WHAT IS EXPECTED. Please copy, exactly as written, the span from the first line below to the line that contains "left back paw: (677, 156)", including both, and skip the pictures.

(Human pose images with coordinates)
=-=-=-=-=
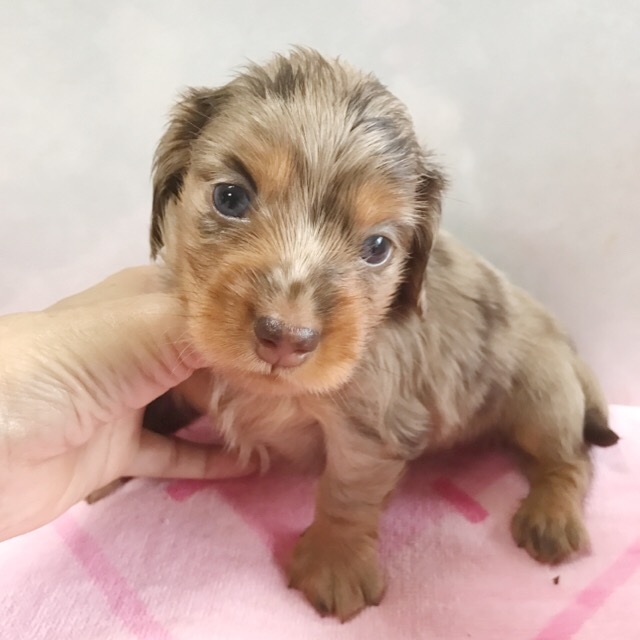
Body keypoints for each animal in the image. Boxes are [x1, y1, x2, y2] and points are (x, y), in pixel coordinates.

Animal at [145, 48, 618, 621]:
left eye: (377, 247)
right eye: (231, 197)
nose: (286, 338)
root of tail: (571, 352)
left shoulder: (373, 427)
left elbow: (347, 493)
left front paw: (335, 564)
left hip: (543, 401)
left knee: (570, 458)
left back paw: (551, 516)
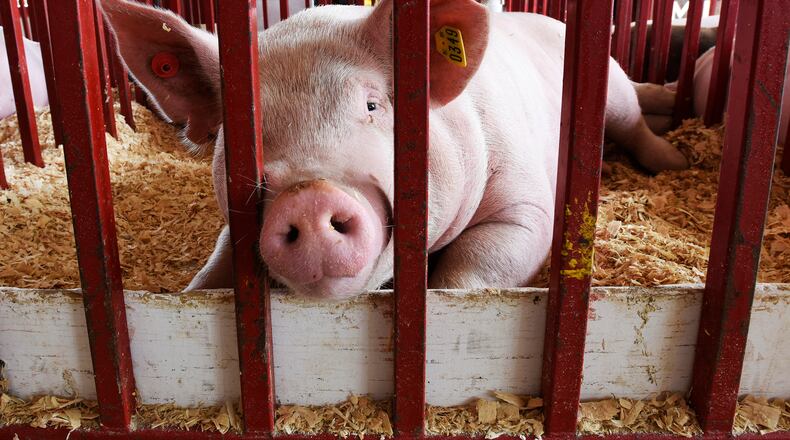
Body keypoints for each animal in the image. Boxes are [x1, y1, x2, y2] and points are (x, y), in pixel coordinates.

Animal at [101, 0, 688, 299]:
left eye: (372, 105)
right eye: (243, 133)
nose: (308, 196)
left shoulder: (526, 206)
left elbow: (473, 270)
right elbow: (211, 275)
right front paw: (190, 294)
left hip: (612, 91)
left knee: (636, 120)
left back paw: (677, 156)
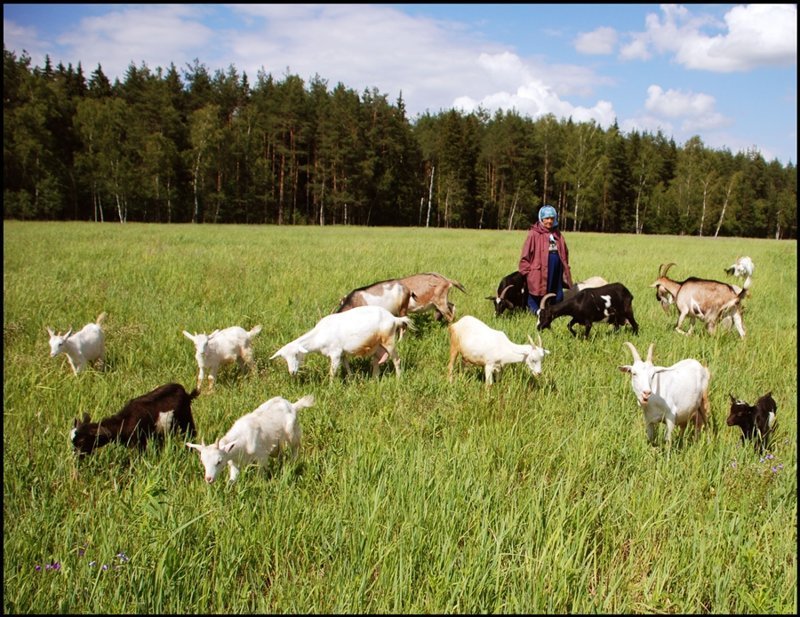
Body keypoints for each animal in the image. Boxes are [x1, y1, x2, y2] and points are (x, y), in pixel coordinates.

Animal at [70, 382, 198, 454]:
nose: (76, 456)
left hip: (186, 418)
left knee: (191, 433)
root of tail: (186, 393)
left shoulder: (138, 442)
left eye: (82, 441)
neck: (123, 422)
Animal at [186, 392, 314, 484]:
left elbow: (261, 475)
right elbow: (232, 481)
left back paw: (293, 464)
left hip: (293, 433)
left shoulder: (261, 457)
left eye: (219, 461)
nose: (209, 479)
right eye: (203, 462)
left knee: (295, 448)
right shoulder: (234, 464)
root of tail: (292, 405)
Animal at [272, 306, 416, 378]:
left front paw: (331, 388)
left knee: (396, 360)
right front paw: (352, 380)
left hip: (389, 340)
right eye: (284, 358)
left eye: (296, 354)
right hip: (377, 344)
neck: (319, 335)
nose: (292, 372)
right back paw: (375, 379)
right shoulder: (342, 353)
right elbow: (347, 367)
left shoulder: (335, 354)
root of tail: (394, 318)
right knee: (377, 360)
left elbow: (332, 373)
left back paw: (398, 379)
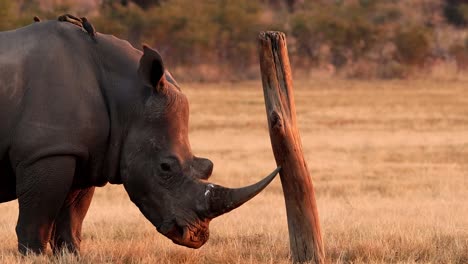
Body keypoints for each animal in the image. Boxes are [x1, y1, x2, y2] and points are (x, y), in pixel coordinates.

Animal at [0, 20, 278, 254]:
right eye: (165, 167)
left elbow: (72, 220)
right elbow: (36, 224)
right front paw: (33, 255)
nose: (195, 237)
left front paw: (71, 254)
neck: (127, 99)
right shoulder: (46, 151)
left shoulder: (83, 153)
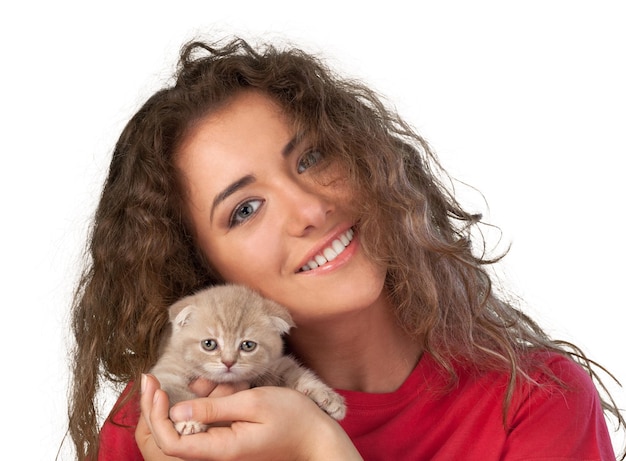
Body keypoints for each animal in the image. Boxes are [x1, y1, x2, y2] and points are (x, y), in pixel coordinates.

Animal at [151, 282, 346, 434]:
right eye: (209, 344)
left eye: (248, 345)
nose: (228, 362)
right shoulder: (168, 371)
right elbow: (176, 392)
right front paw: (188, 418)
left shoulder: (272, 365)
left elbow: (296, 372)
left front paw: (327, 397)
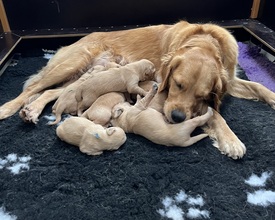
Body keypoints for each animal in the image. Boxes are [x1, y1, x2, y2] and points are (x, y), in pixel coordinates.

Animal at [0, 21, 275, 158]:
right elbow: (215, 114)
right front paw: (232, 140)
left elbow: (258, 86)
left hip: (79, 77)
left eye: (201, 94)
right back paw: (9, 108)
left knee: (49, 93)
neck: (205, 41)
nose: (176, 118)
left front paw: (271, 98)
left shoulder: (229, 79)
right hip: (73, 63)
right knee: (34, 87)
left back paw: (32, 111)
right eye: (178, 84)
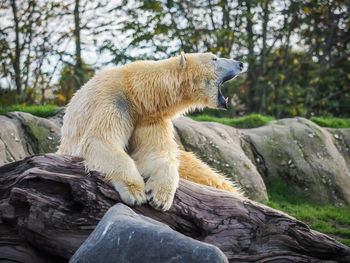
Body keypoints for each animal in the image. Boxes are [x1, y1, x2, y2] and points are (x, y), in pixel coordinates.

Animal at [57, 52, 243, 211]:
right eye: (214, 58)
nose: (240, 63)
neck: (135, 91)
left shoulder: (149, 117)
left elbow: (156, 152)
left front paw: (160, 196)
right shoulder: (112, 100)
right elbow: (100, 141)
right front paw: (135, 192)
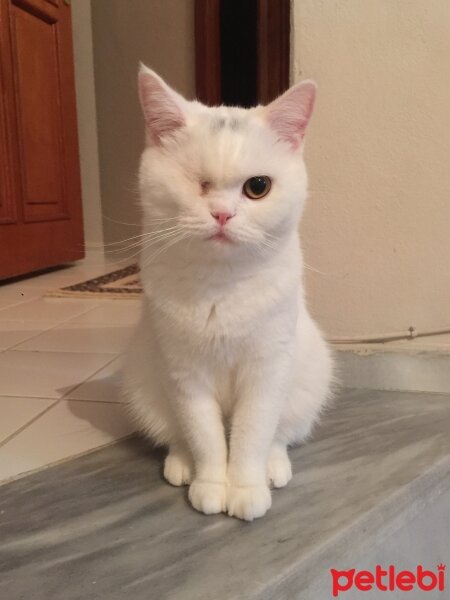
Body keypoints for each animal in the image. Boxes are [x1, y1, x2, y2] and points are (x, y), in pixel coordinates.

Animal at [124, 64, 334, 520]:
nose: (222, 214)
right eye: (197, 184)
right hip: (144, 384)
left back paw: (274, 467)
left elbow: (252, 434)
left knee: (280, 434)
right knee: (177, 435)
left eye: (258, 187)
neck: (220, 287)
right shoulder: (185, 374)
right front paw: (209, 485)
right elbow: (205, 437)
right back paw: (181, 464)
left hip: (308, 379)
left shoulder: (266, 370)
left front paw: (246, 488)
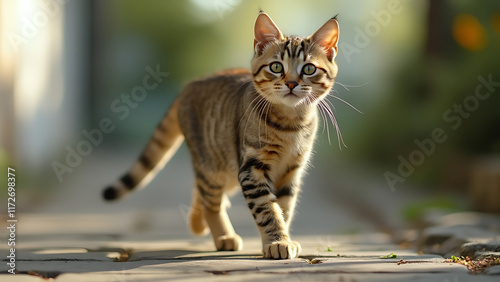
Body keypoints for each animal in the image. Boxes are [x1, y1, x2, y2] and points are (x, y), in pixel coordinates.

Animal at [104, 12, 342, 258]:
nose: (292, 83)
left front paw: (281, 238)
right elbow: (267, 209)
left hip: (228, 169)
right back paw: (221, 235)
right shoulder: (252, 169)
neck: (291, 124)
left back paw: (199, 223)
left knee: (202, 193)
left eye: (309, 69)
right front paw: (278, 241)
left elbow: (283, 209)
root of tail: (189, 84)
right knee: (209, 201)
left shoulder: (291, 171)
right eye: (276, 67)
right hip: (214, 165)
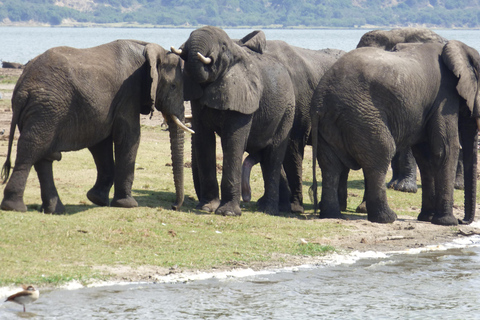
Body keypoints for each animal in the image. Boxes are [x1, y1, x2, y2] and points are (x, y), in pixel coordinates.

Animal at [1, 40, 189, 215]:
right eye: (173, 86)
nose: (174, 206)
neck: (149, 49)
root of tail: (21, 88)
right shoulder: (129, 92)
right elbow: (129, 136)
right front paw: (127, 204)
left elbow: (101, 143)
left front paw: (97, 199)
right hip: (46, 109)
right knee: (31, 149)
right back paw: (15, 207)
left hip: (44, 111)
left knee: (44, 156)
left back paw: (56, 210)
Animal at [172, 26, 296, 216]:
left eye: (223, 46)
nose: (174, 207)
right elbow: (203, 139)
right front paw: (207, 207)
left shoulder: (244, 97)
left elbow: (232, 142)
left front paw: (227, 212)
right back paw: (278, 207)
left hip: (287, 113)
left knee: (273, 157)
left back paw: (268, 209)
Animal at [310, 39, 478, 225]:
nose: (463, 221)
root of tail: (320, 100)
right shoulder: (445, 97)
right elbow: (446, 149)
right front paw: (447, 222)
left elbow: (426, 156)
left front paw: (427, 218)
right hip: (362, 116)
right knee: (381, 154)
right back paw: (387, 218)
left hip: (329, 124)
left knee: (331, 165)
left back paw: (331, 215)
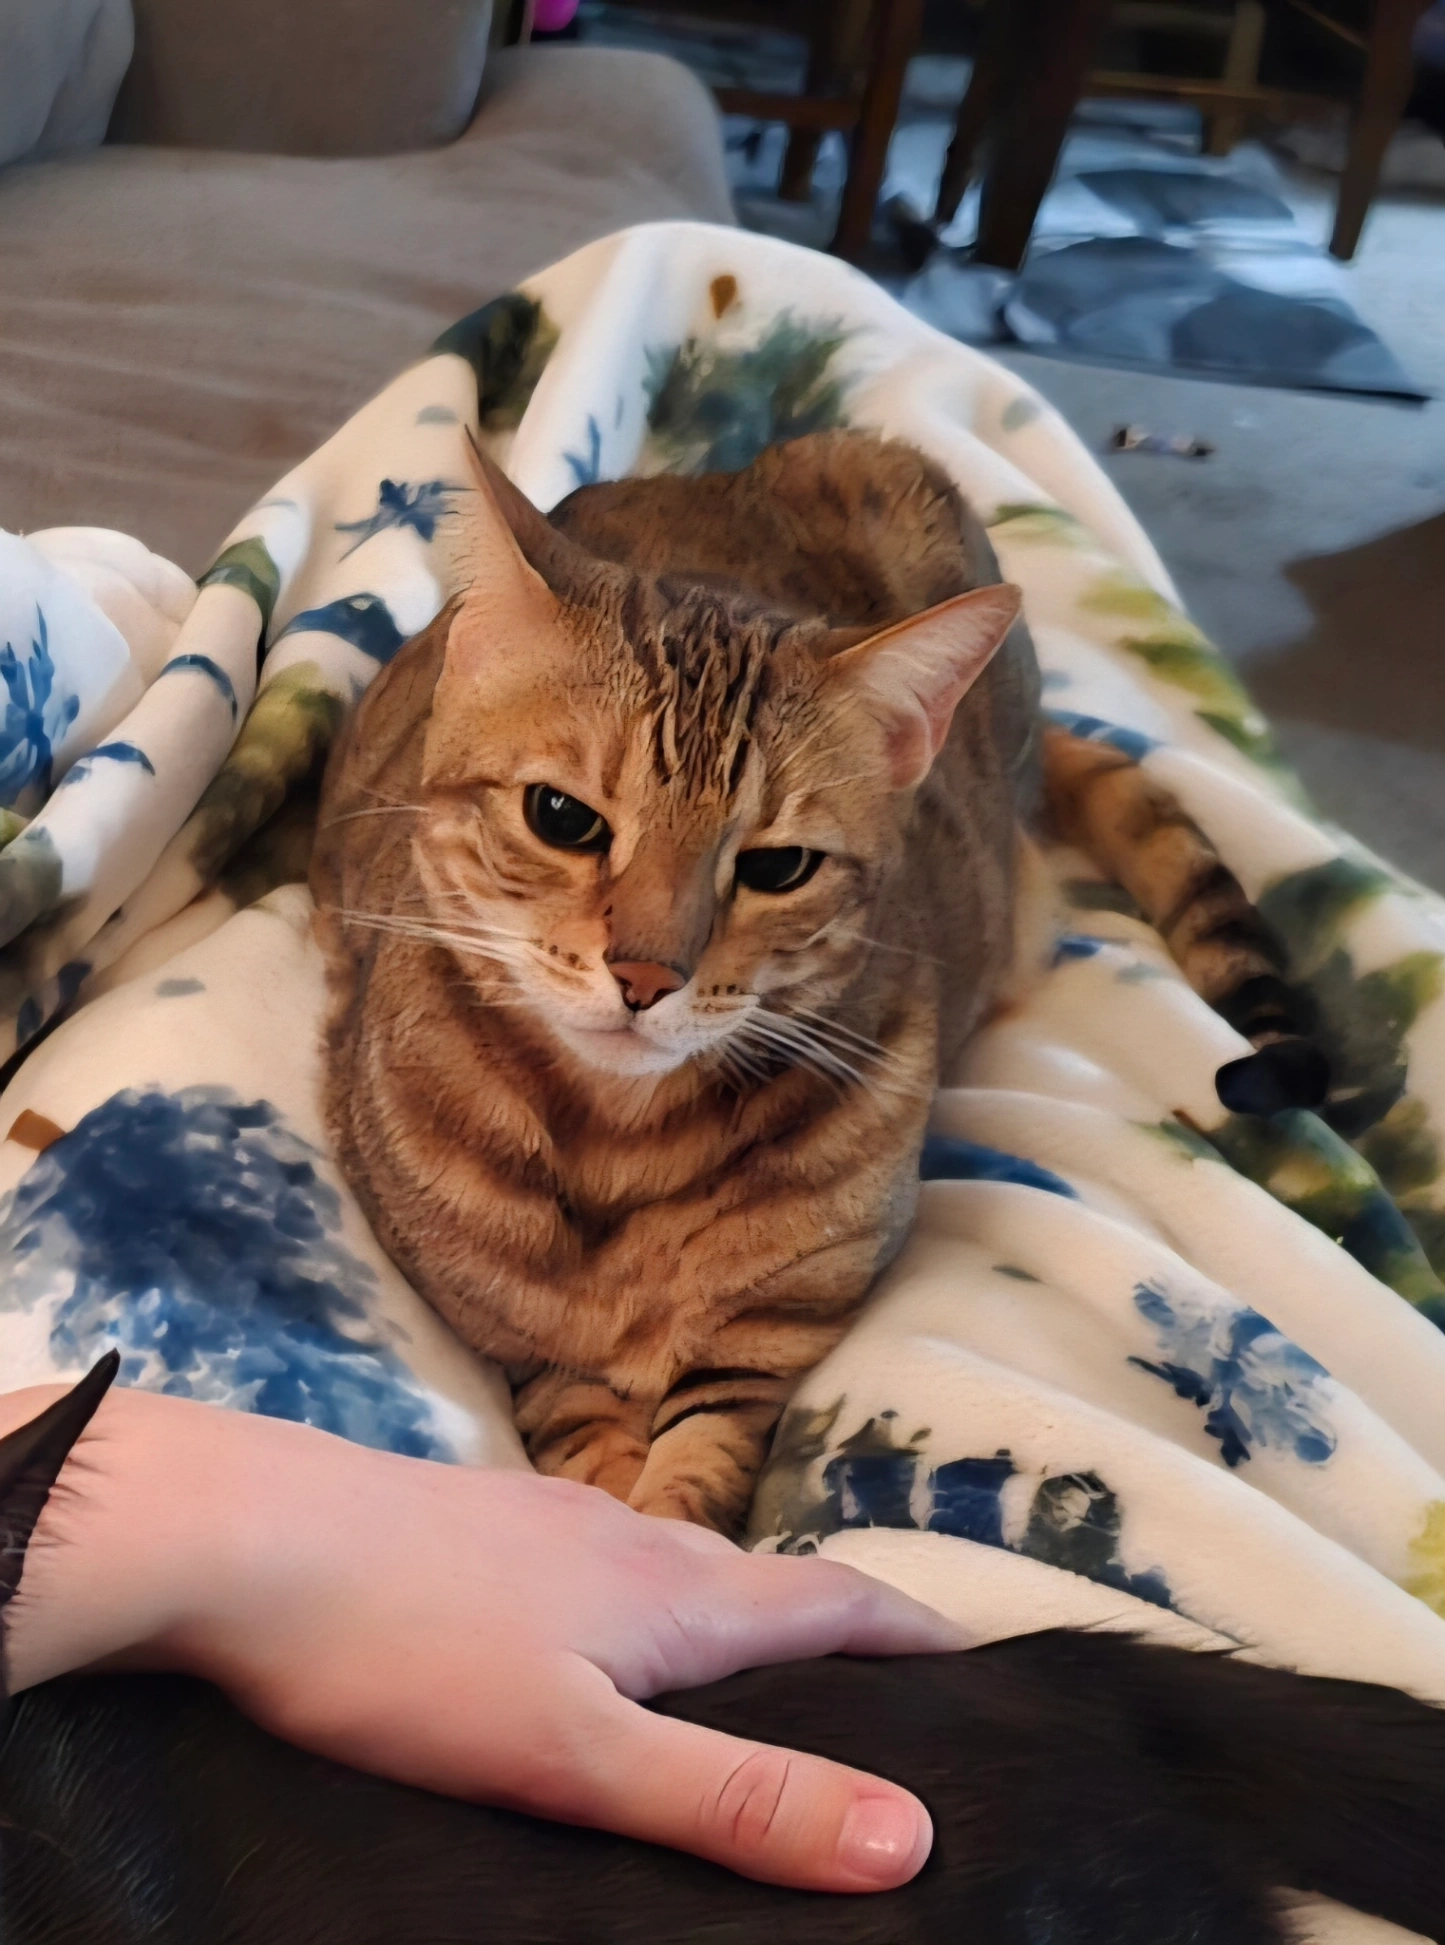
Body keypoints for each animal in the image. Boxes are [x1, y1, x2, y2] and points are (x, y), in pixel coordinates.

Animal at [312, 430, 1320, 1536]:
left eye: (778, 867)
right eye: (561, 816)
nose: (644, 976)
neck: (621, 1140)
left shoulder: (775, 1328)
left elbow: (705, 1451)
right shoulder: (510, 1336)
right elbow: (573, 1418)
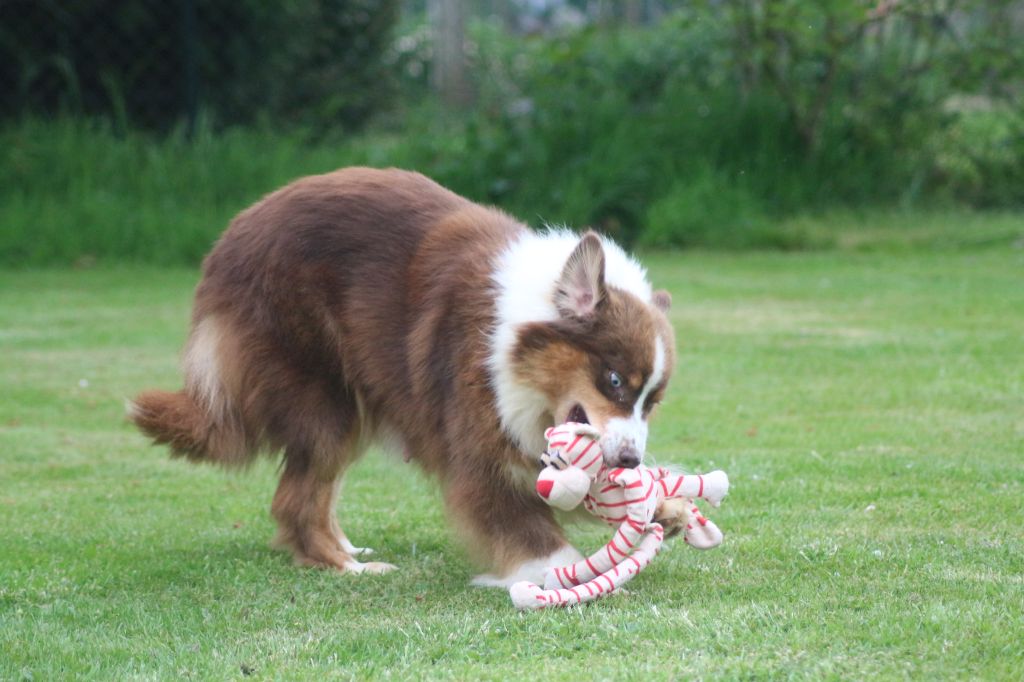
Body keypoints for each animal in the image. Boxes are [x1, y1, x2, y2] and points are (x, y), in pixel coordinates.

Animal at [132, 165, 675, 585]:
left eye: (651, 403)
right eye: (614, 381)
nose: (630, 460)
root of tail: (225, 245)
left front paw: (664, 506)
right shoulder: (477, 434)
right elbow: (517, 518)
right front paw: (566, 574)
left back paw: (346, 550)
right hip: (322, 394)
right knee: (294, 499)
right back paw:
=-=-=-=-=
EXERCISE SOLUTION.
Body keypoints for each animal in the image. Boxes are [x1, y1, x2, y2] and points are (x, y), in pixel coordinates.

Animal at [145, 48, 618, 621]:
left eye: (377, 247)
right eye: (231, 197)
nose: (286, 338)
root of tail: (571, 352)
left shoulder: (373, 427)
left elbow: (347, 493)
left front paw: (335, 564)
left hip: (543, 401)
left knee: (570, 458)
left back paw: (551, 516)
Body keypoints for each animal in the image. Boxes are [x1, y1, x2, y2] and points are (x, y), in pixel coordinates.

Animal at [101, 0, 688, 299]:
left eye: (372, 105)
right eye: (243, 133)
nose: (308, 196)
left shoulder: (526, 206)
left elbow: (473, 270)
right elbow: (211, 275)
right front paw: (190, 294)
left hip: (612, 91)
left knee: (636, 120)
left back paw: (677, 156)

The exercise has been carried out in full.